How is it that Ailes’ alleged actions were apparently never even investigated by Fox, even after many of them were brought to light in Gabriel Sherman’s 2014 book, The Loudest Voice in the Room? It took a high-profile lawsuit, a seemingly belated corporate investigation—The New York Times and other publications have cited sources asserting 20 or more women have told investigators that Ailes behaved inappropriately with them—and weeks of bad press before the Fox News chief was pushed out—with some $40 million in severance. (Ailes has denied misconduct.)

Compare that process to the rapid departure of a longtime ad agency CEO for making comments about diversity. And here’s the tricky part. Part of what got Roberts in trouble is a statement that many women have made themselves. I’m referring to Roberts’ view that women’s ambitions often don’t consist solely of a desire to make it further up the hierarchy. (I certainly disagree with Roberts’ view that what he called “the fucking [diversity] debate is all over.” I found that offensive, particularly coming from a man.)

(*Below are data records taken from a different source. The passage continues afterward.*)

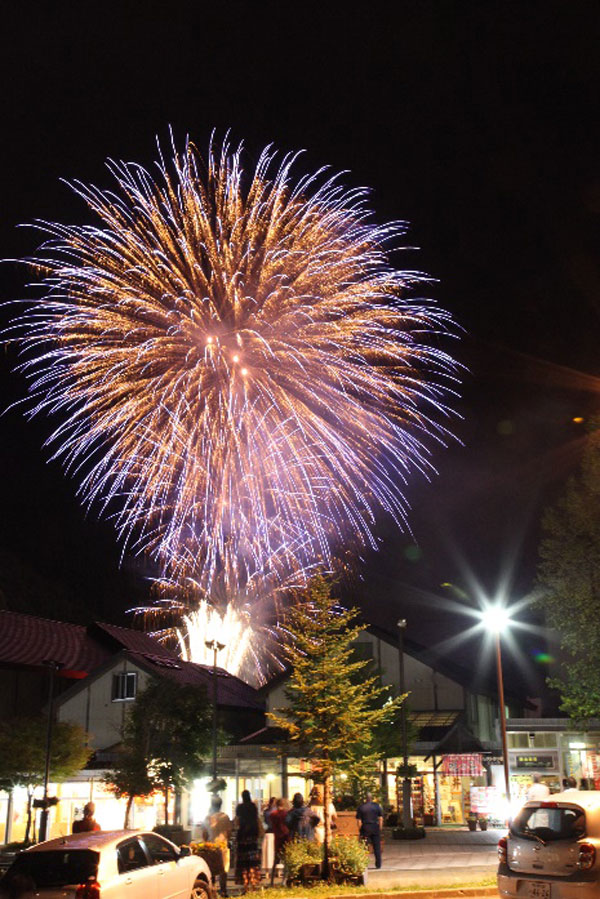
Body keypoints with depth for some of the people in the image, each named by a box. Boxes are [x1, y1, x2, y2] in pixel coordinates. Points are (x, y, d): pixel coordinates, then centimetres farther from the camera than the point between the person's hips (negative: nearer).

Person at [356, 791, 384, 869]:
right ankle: (378, 864, 10)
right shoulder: (377, 806, 2)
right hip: (375, 828, 1)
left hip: (365, 828, -1)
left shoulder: (361, 807, -2)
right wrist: (380, 828, 9)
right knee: (377, 847, 9)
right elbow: (381, 818, 2)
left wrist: (361, 830, 1)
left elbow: (359, 820, -4)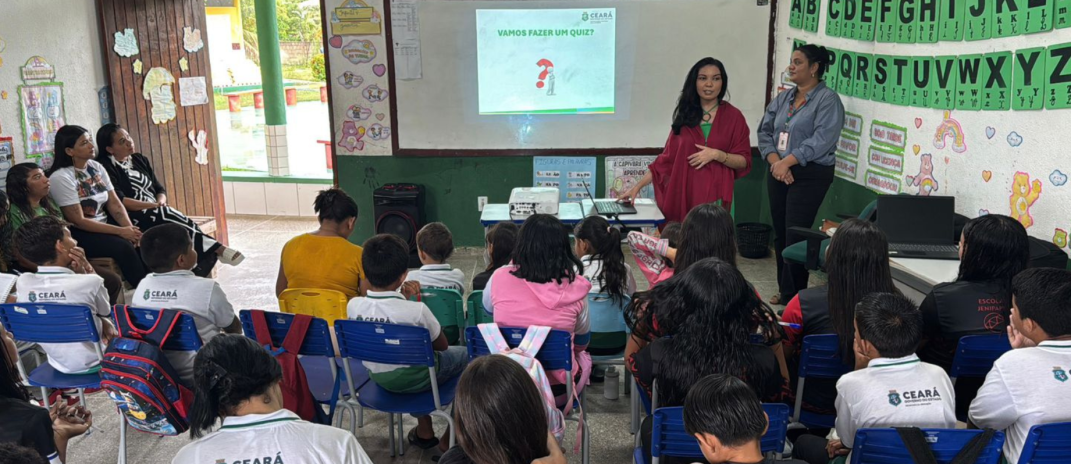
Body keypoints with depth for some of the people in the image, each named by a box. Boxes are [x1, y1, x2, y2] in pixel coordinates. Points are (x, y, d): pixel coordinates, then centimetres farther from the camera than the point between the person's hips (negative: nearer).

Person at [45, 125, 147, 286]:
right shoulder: (60, 177, -16)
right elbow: (78, 221, -17)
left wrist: (130, 228, -15)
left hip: (103, 223, 7)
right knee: (124, 247, -28)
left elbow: (114, 202, 4)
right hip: (78, 233, -6)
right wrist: (121, 231, -21)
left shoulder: (96, 167, 5)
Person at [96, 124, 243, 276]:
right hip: (134, 219, -6)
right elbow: (118, 201, -14)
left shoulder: (140, 160, 19)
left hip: (156, 214, 6)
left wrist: (161, 202, -7)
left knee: (176, 224, -27)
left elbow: (160, 189, 17)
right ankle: (217, 250, -32)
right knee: (172, 219, -31)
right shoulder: (106, 168, -2)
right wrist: (154, 205, -18)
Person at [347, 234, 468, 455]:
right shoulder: (417, 310, -31)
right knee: (467, 354, 20)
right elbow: (442, 345, -11)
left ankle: (424, 430, 37)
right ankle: (450, 438, 22)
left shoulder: (353, 306, -18)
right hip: (415, 379, -5)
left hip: (378, 376, 5)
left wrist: (402, 298, 0)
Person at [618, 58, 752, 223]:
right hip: (683, 194, 2)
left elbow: (744, 162, 0)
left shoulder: (733, 116, 1)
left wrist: (716, 154, -16)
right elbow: (667, 158, 7)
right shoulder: (685, 116, 8)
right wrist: (637, 186, 2)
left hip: (716, 197, -2)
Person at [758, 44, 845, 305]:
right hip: (778, 173, 7)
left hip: (810, 176, -7)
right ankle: (784, 291, 21)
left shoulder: (827, 100, -7)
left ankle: (793, 297, 2)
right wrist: (775, 161, -10)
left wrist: (787, 161, -21)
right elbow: (765, 132, 7)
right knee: (780, 234, 9)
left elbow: (821, 140, -18)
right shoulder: (783, 99, 14)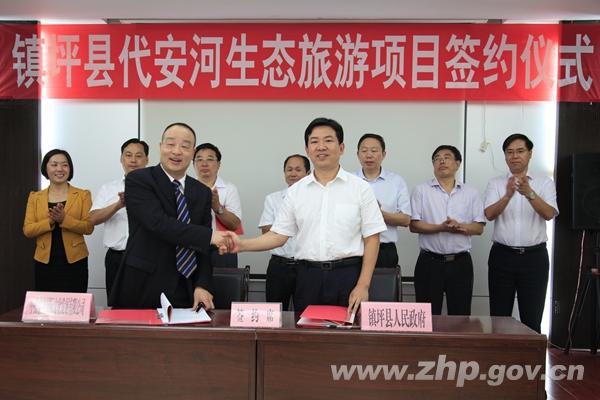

What I have trouble with is the arbitrary nature of the punishment. Ailes seemingly engages in a pattern of offensive behavior for decades and leaves only after a struggle (and with $40 million); a few remarks seemed to cost Roberts his job. (Indeed, his swift departure seemed as much a reaction to Levy’s previous misstep as to Roberts’ current one.)

We need to root out deep-seated discrimination against woman at its core. People who do the things that Ailes is accused of have no place in business (or anywhere else, for that matter). But we also need to have open discussions about how to address the lack of diversity in business. That means listening to a wide range of opinions—not all of which we may agree with.